Carbogen AMCIS, a leading company in the development and manufacturing of active pharmaceutical ingredients and pharmaceutical products, has announced the successful completion of the first inspection by the French National Agency for Medicines and Health Products Safety (ANSM) at its sterile drug manufacturing site in Saint-Beauzire.

This inspection, conducted in January 2025, follows the site’s opening authorization granted in February 2023. As a result, Carbogen AMCIS has been awarded a GMP certificate for its Saint-Beauzire site, marking a significant milestone in the facility’s ramp-up phases. This certificate covers the manufacturing, analysis, and release of clinical and commercial sterile drugs.

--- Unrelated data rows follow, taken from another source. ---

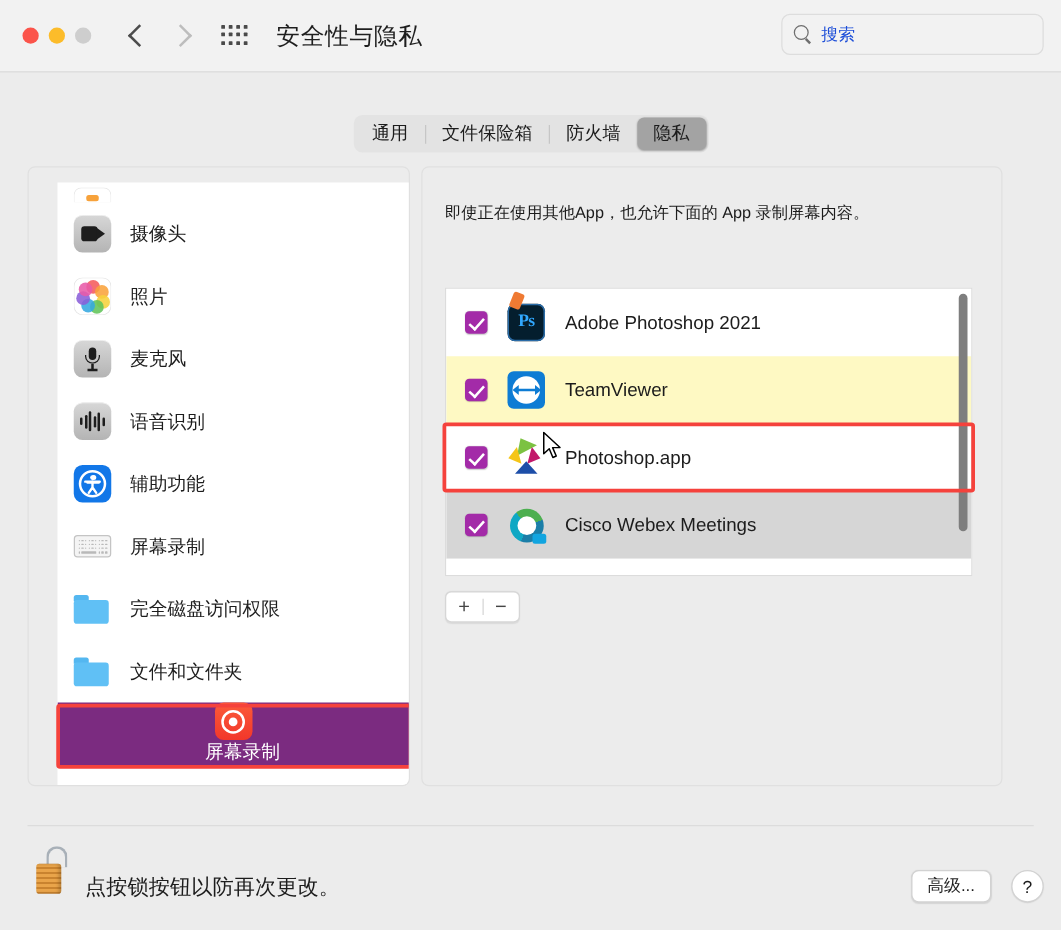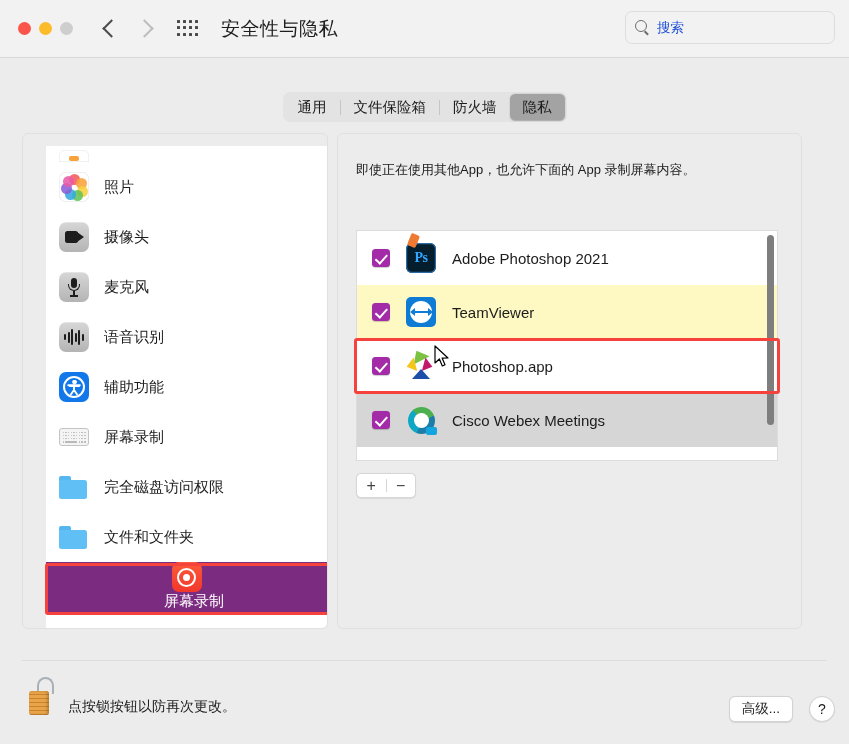--- a/index.html
+++ b/index.html
@@ -242,21 +242,21 @@
   .lock .shackle {
     position:absolute; left:8px; top:0; width:17px; height:17px;
     border: 2.6px solid #a8b0b8; border-bottom: none; border-radius: 9px 9px 0 0;
     border-right-color: #a8b0b8;
   }
   .lock .body {
     position:absolute; left:0; top:14px; width:20px; height:24px;
     background: repeating-linear-gradient(180deg,#e9a44a 0 2.6px,#c9832f 2.6px 4px);
     border-radius: 2.5px; box-shadow: inset -2px 0 3px rgba(0,0,0,0.2);
   }
-  .locktext { position:absolute; left: 68px; top: 38px; font-size:14px; color:#1c1c1c; }
+  .locktext { position:absolute; left: 68px; top: 38px; font-size:17px; color:#1c1c1c; }
   .btn-adv {
     position:absolute; right: 56px; top: 36px;
     height: 26px; padding: 0 12px;
     background:#fff; border:1px solid #d2d2d2; border-radius:6px;
     font-size:13.5px; color:#1c1c1c; display:flex; align-items:center;
     box-shadow: 0 0.5px 1px rgba(0,0,0,0.1);
   }
   .btn-help {
     position:absolute; right: 14px; top: 36px;
     width: 26px; height: 26px; border-radius: 50%;
@@ -316,37 +316,37 @@
   </div>
 
   <div class="sidebar">
     <div class="sidelist">
 
       <div class="siderow partial">
         <div class="ic-partial-top"></div>
       </div>
 
       <div class="siderow">
+        <div class="ico ic-grayapp">
+          <div class="camshape"></div>
+        </div>
+        <div class="lbl">摄像头</div>
+      </div>
+
+      <div class="siderow">
         <div class="ico ic-photos">
           <div class="pet" style="background:#f55b5b;left:10px;top:2px;"></div>
           <div class="pet" style="background:#f9a33c;left:17px;top:6px;"></div>
           <div class="pet" style="background:#f6d13c;left:18px;top:14px;"></div>
           <div class="pet" style="background:#62c45a;left:13px;top:18px;"></div>
           <div class="pet" style="background:#35a8e0;left:6px;top:17px;"></div>
           <div class="pet" style="background:#8a5ed8;left:2px;top:11px;"></div>
           <div class="pet" style="background:#e85ba8;left:4px;top:4px;"></div>
         </div>
         <div class="lbl">照片</div>
-      </div>
-
-      <div class="siderow">
-        <div class="ico ic-grayapp">
-          <div class="camshape"></div>
-        </div>
-        <div class="lbl">摄像头</div>
       </div>
 
       <div class="siderow">
         <div class="ico ic-grayapp">
           <div class="micshape">
               <i class="cap"></i>
               <i class="arc"></i>
               <i class="stem"></i>
               <i class="base"></i>
             </div>

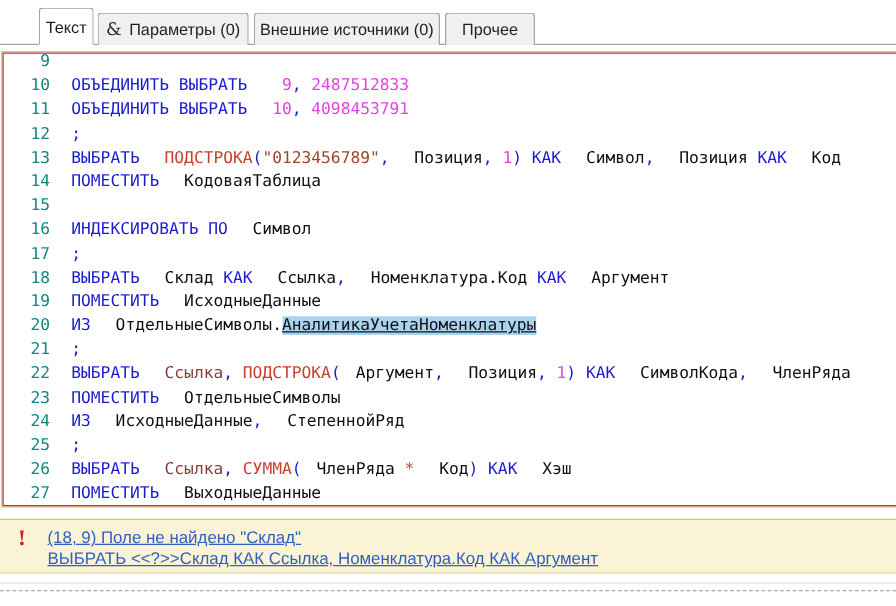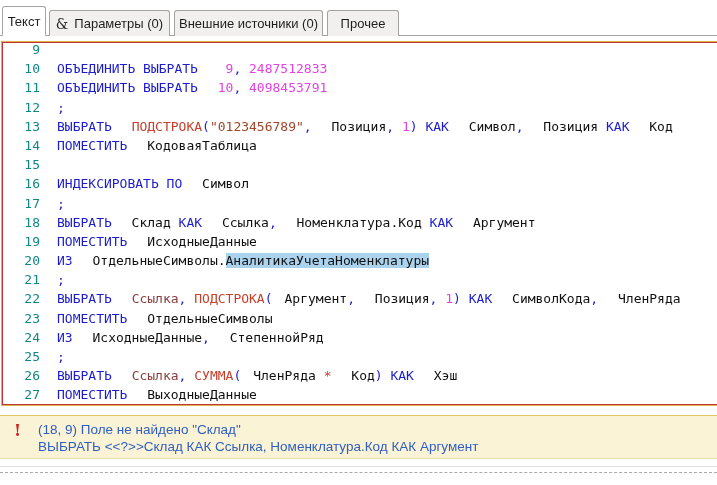--- a/index.html
+++ b/index.html
@@ -5,50 +5,50 @@
   html,body{margin:0;padding:0;background:#ffffff;}
   #screen{position:relative;width:717px;height:485px;background:#ffffff;overflow:hidden;
           font-family:"Liberation Sans",sans-serif;}
 
   
   .tabstrip{position:absolute;left:0;top:0;width:717px;height:36px;background:#ffffff;}
   .tabstrip-underline{position:absolute;left:0;top:35px;width:717px;height:1px;background:#a3a3a3;}
   .tab{position:absolute;bottom:0;height:26px;box-sizing:border-box;background:#f1f0ee;
        border:1px solid #a3a3a3;border-bottom:none;border-radius:3px 3px 0 0;
        display:flex;align-items:center;justify-content:center;gap:6px;
-       font-size:13px;color:#1e1e1e;cursor:default;}
+       font-size:13px;color:#1e1e1e;cursor:default;margin-left:29px;}
   .tab.active{background:#ffffff;height:30px;z-index:3;border-bottom:1px solid #ffffff;}
   .tab-amp{font-family:"DejaVu Serif",serif;font-size:14px;color:#2b2b2b;}
 
   
   .editor{position:absolute;left:1px;top:41px;width:728px;height:365px;box-sizing:border-box;
           border:1px solid #dfb345;}
   .editor-red{position:absolute;inset:0;border:1px solid #bf3636;background:#ffffff;overflow:hidden;}
   .code-lines{position:absolute;left:0;top:0;right:0;margin-top:-3px;
               font-family:"DejaVu Sans Mono","Liberation Mono",monospace;font-size:13px;}
   .cl{height:19.2px;line-height:19.2px;white-space:pre;display:flex;}
   .ln{display:inline-block;width:37px;text-align:right;color:#118686;flex:0 0 37px;}
   .ct{margin-left:17px;color:#101010;}
   .tok-kw{color:#1c1ccd;}
   .tok-pun{color:#1c1ccd;}
   .tok-fn{color:#c6402c;}
   .tok-op{color:#c6402c;}
   .tok-num{color:#e243e2;}
   .tok-str{color:#a04527;}
   .tok-id{color:#101010;padding-left:12px;}
   .tok-fld{color:#8a3e3e;}
-  .tok-sel{color:#101010;background:#abd3ee;}
+  .tok-sel{color:#101010;background:#abd3ee;text-decoration:underline;}
 
   
   .error-panel{position:absolute;left:0;top:415px;width:717px;height:44px;box-sizing:border-box;
                background:#fbf3d5;border-top:1px solid #e2c568;border-bottom:1px solid #eadfad;}
   .error-icon{position:absolute;left:14px;top:7px;color:#cc1f1f;font-weight:bold;font-size:16px;
               font-family:"DejaVu Serif",serif;line-height:16px;}
   .error-lines{position:absolute;left:38px;top:5px;font-size:13.5px;line-height:17px;}
-  .error-link{display:block;color:#2f5fc2;cursor:pointer;white-space:nowrap;}
+  .error-link{display:block;color:#2f5fc2;text-decoration:underline;cursor:pointer;white-space:nowrap;}
 
   
   .bottom-solid{position:absolute;left:0;top:466px;width:717px;height:1px;background:#e2e2e2;}
   .bottom-dashed{position:absolute;left:0;top:472px;width:717px;height:0;
                  border-top:1px dashed #a9a9a9;}
 </style>
 </head>
 <body>
 
 <div id="screen">

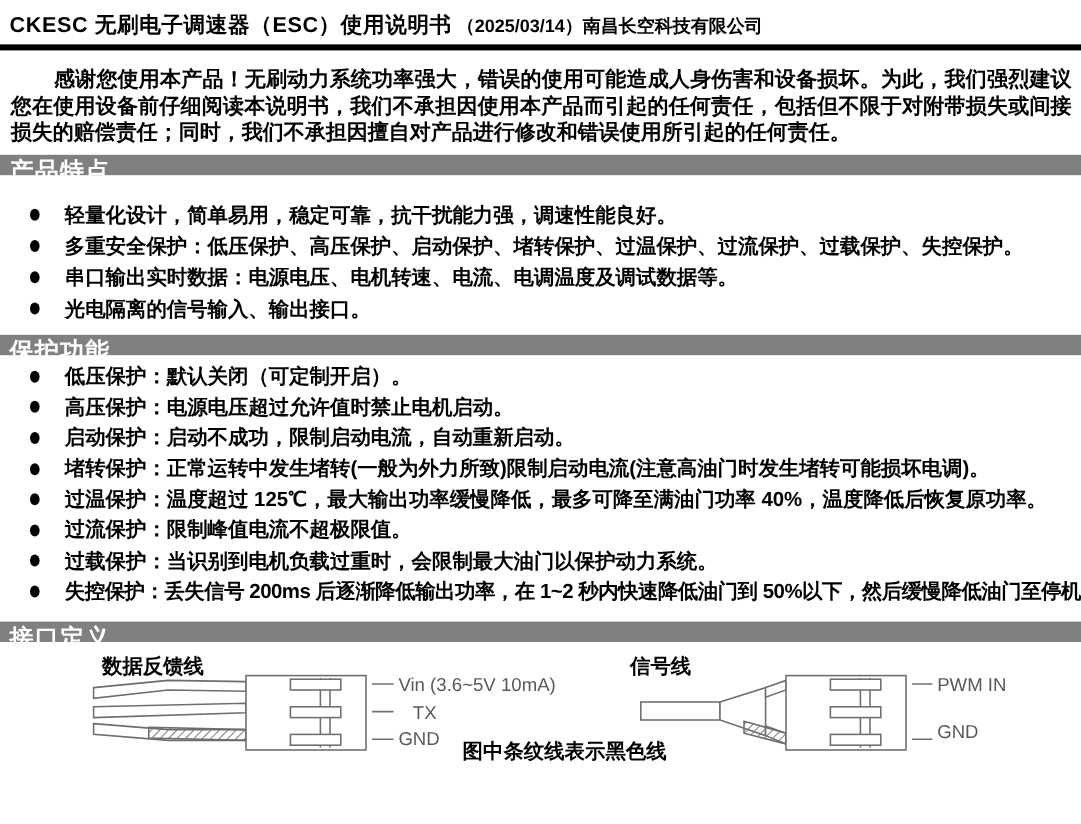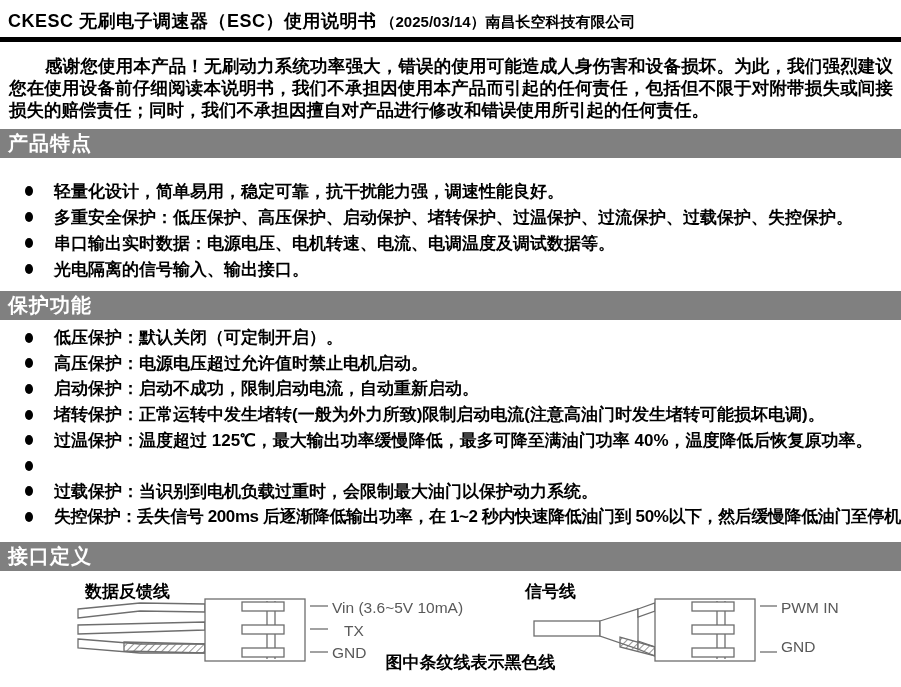--- a/index.html
+++ b/index.html
@@ -11,21 +11,21 @@
   .title-main { font-size:18px; font-weight:bold; letter-spacing:0.5px; }
   .title-sub  { font-size:15px; font-weight:bold; margin-left:4px; }
   .rule { height:5px; background:#000; margin-top:4px; }
 
   
   .intro { padding:13px 8px 0 9px; }
   .intro p { font-size:17.5px; font-weight:bold; line-height:22px;
              text-align:justify; text-indent:36px; }
 
   
-  .bar { height:29px; line-height:29px; background:#808080; color:#ffffff;
+  .bar { height:17px; line-height:29px; background:#808080; color:#ffffff;
          font-size:20px; font-weight:bold; padding-left:8px; letter-spacing:1px; }
   .bar1 { margin-top:8px; }
   .bar2 { margin-top:9px; }
   .bar3 { margin-top:12px; }
 
   
   ul { list-style:none; margin:20px 0 0 0; padding:0 0 0 25px; }
   ul.list2 { margin-top:5px; }
   li { display:flex; align-items:center; height:26px; }
   ul.list2 li { height:25.6px; }
@@ -100,20 +100,21 @@
   <li>
       <span class="dot"></span>
       <span class="btxt">堵转保护：正常运转中发生堵转(一般为外力所致)限制启动电流(注意高油门时发生堵转可能损坏电调)。</span>
     </li>
   <li>
       <span class="dot"></span>
       <span class="btxt">过温保护：温度超过 125℃，最大输出功率缓慢降低，最多可降至满油门功率 40%，温度降低后恢复原功率。</span>
     </li>
   <li>
       <span class="dot"></span>
+      <span class="btxt">过流保护：限制峰值电流不超极限值。</span>
     </li>
   <li>
       <span class="dot"></span>
       <span class="btxt">过载保护：当识别到电机负载过重时，会限制最大油门以保护动力系统。</span>
     </li>
   <li>
       <span class="dot"></span>
       <span class="btxt tight">失控保护：丢失信号 200ms 后逐渐降低输出功率，在 1~2 秒内快速降低油门到 50%以下，然后缓慢降低油门至停机。</span>
     </li>
 </ul>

Thanks to the opening authorization obtained in February 2023, the site began its activities in 2023 and released its first batch in January 2024.

A State-of-the-Art Facility

Inaugurated in early 2023, the Saint-Beauzire site represents a major investment by Carbogen AMCIS (60 million euros), highlighting the company’s commitment to strengthening its sterile drug manufacturing capabilities. The 9,500 m² site features two fully automated production lines for liquid and lyophilized drug products, supporting a wide range of therapeutic areas, including highly potent compounds and advanced therapies such as antibody-drug conjugates (ADCs). Its flexible and versatile configuration is unique in Europe and fully compliant with the latest EU GMP Annex 1 standards for sterile medicinal products.

With over 15 years of expertise in developing injectable and liquid pharmaceutical forms, the Saint-Beauzire facility offers customized solutions for preclinical trials, clinical trials, and small to medium-scale commercial manufacturing. The site also creates significant employment opportunities, with approximately 130 highly skilled professionals.